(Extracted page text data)

****************************************

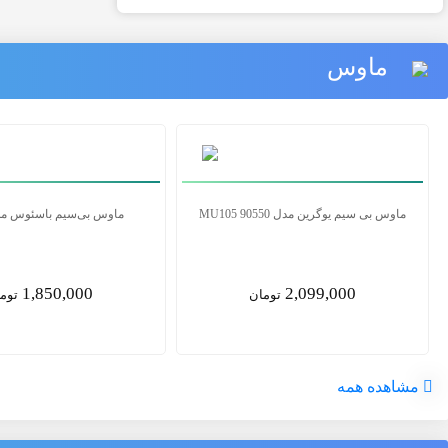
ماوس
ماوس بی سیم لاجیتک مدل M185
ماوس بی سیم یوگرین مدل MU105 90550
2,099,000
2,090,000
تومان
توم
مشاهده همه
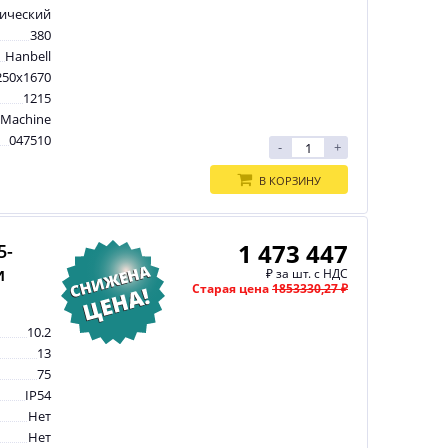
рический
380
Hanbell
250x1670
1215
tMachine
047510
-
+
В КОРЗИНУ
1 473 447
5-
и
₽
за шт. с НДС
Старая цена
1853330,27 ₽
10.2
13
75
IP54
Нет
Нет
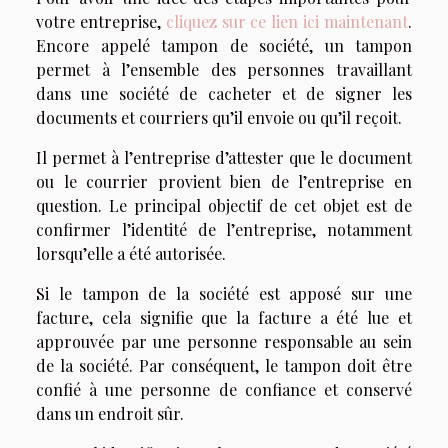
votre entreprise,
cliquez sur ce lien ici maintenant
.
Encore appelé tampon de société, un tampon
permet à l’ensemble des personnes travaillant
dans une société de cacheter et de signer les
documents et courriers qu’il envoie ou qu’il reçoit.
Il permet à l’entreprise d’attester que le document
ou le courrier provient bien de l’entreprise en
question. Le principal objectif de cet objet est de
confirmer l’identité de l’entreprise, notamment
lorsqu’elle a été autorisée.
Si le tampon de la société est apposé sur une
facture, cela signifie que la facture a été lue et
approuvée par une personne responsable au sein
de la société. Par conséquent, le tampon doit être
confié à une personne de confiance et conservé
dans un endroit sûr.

****************************************

Task goal: The entries above must be restated exactly in the answer, and the pictures left out.

Problem solution:
ماوس
ماوس بی سیم لاجیتک مدل M185
ماوس بی سیم یوگرین مدل MU105 90550
2,099,000
2,090,000
تومان
توم
مشاهده همه
рический
380
Hanbell
250x1670
1215
tMachine
047510
-
+
В КОРЗИНУ
1 473 447
5-
и
₽
за шт. с НДС
Старая цена
1853330,27 ₽
10.2
13
75
IP54
Нет
Нет
votre entreprise,
cliquez sur ce lien ici maintenant
.
Encore appelé tampon de société, un tampon
permet à l’ensemble des personnes travaillant
dans une société de cacheter et de signer les
documents et courriers qu’il envoie ou qu’il reçoit.
Il permet à l’entreprise d’attester que le document
ou le courrier provient bien de l’entreprise en
question. Le principal objectif de cet objet est de
confirmer l’identité de l’entreprise, notamment
lorsqu’elle a été autorisée.
Si le tampon de la société est apposé sur une
facture, cela signifie que la facture a été lue et
approuvée par une personne responsable au sein
de la société. Par conséquent, le tampon doit être
confié à une personne de confiance et conservé
dans un endroit sûr.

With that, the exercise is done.